Sem querer politizar uma questão tão fundamental, a pergunta que não quer calar é: o que move o governador ao preterir a cidade (Dourados) que é considerada “Cidade Universitária” e polo de referência para mais de 30 municípios e que é a sede oficial da UEMS e de com “uma canetada”, sem discussão com a sociedade, determinar que seja implantado no Campus de Campo Grande o curso de Medicina, tão esperado por Dourados? Será o instinto de sobrevivência política, já que é lá na capital que o PMDB não vai muito bem das pernas? Recuso-me a acreditar que um patrimônio de Mato Grosso do Sul e, sobretudo dos que querem dias melhores, através da formação acadêmica, esteja sendo para dar um “verniz” na popularidade.
A Universidade Estadual de Mato Grosso do Sul (UEMS) foi implantada através da Lei Estadual nº 1.461, de 20 de dezembro de 1993 e recebeu Parecer Favorável do Conselho Estadual de Educação em fevereiro de 1994 com a finalidade revolucionária de descentralizar o ensino superior no estado, levando ao interior a oportunidade de ingressar nos bancos da faculdade. A louvável intenção era criar um mecanismo que pagasse a enorme dívida educacional que remontavam o Mato Grosso Uno e permaneceram após a criação do estado, em 1977. Se antes tudo era em Cuiabá, depois o centro das atenções passou a ser Campo Grande. Centralizavam tudo na capital, o que gerou tanto na classe política como nos diversos segmentos da sociedade o que se pode chamar de “movimento pela liberdade”, de luta para que chegasse nos demais municípios o ensino superior, antes só disponibilizados através de instituições particulares e então simplesmente inexistente.
Através de reuniões com as comunidades locais, foram definidas as necessidades regionais e chegou-se à concepção de uma Universidade com vocação voltada para a propagação do ensino superior no interior do Estado, alicerçado na pesquisa e extensão, respaldada na Política de Educação do Estado de Mato Grosso do Sul, que se propunha a “reduzir as disparidades do saber e alavancar o desenvolvimento regional, contribuindo através do ensino, da pesquisa e da extensão para o desenvolvimento científico, tecnológico e social do estado”.
Fiz esse breve histórico porque venho notando que aos poucos, através de medidas tecnicistas e estranguladoras como a retirada de autonomia ou corte de recursos, a UEMS está sendo marotamente desvirtuada de sua finalidade, que é a interiorização do saber acadêmico. Como ter acesso à formação superior sem uma instituição fortalecida, com dotação orçamentária necessária para fazer frente às demandas estruturais de cada curso e de cada uma das 14 unidades/campus e que cumpra a sua finalidade, que é “reduzir as disparidades do saber e alavancar o desenvolvimento regional, contribuindo através do ensino, da pesquisa e da extensão para o desenvolvimento científico, tecnológico e social do estado”, como foi divulgado quando do anúncio da sua criação e conforme grifamos acima?

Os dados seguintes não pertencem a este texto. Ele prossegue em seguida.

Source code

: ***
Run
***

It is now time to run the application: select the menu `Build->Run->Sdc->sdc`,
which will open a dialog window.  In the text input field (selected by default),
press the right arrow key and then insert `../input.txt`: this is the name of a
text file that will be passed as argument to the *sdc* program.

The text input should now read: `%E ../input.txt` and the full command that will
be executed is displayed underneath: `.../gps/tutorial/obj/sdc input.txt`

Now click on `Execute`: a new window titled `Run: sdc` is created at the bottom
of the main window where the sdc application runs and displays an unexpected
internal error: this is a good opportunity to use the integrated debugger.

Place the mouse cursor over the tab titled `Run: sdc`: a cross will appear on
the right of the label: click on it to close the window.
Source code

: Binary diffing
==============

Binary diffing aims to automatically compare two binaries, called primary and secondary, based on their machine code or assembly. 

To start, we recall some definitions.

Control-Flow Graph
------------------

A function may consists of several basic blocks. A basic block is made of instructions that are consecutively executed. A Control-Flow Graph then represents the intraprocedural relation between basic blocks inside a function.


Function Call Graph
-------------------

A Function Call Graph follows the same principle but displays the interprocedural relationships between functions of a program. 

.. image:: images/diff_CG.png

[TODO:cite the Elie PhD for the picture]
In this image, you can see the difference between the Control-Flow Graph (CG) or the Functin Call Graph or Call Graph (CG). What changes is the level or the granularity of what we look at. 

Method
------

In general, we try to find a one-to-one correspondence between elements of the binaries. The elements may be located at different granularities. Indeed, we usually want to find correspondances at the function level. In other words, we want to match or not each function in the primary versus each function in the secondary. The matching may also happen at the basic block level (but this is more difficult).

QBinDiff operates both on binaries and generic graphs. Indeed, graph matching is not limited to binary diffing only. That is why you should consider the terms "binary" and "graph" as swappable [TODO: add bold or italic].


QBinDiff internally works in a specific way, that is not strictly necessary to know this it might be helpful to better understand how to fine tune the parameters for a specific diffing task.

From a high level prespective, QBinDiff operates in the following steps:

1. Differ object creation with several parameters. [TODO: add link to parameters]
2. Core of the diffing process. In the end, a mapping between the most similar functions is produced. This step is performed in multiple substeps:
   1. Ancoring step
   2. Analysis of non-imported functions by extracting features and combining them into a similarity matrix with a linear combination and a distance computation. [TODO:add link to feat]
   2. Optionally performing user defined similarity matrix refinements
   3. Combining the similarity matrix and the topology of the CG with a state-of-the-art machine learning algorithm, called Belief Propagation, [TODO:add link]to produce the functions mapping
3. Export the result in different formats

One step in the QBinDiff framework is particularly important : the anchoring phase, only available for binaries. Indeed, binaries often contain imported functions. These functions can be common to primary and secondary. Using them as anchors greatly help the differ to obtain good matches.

Mesmo “nadando contra a maré”, os números não mentem. O número de alunos aumentou 880%, passando de 830 matriculados em 1994 para 8.550, incluindo graduação e pós-graduação, em 2011. É uma das principais responsáveis pela interiorização da educação superior no MS. No ano de 2011, a UEMS teve vários de seus cursos avaliados pelo Conselho Estadual de Educação e sete deles foram avaliados com o conceito 4 ( em uma escala que vai de 1 a 7), incluindo os Cursos de Letras de Dourados. Oras, se os números são inegavelmente positivos, porque essa estratégia de “esvaziar” a UEMS, cujo ápice foi o anúncio, há poucos dias, de que será criado um curso de medicina, mas no Campus de Campo Grande? Porque lá??
Creio ter passado da hora de darmos um não rotundo aos pratos feitos que os governos, de todos os partidos, tentam enfiar goela abaixo da população de Dourados. São soluções prontas, tomadas por grupos isolados, mas com poder para cometer injustiças como a que representa esse desprezo por Dourados e pelos demais Campus que é a decisão de se instalar no Campus da capital o curso de medicina da UEMS.
Diante das inúmeras indagações sobre minha posição acerca dessa equivocada decisão do Governo do Estado e embora não faça parte nem do corpo docente (professores) ou discente (alunos) quero dizer que não me convencem os argumentos utilizados para justificar tal decisão. Não me convence a ideia de que Dourados não mereça ter em seu Campus o curso de Medicina. Com a palavra nossos representantes na esfera Estadual e Federal, especialmente os de Dourados!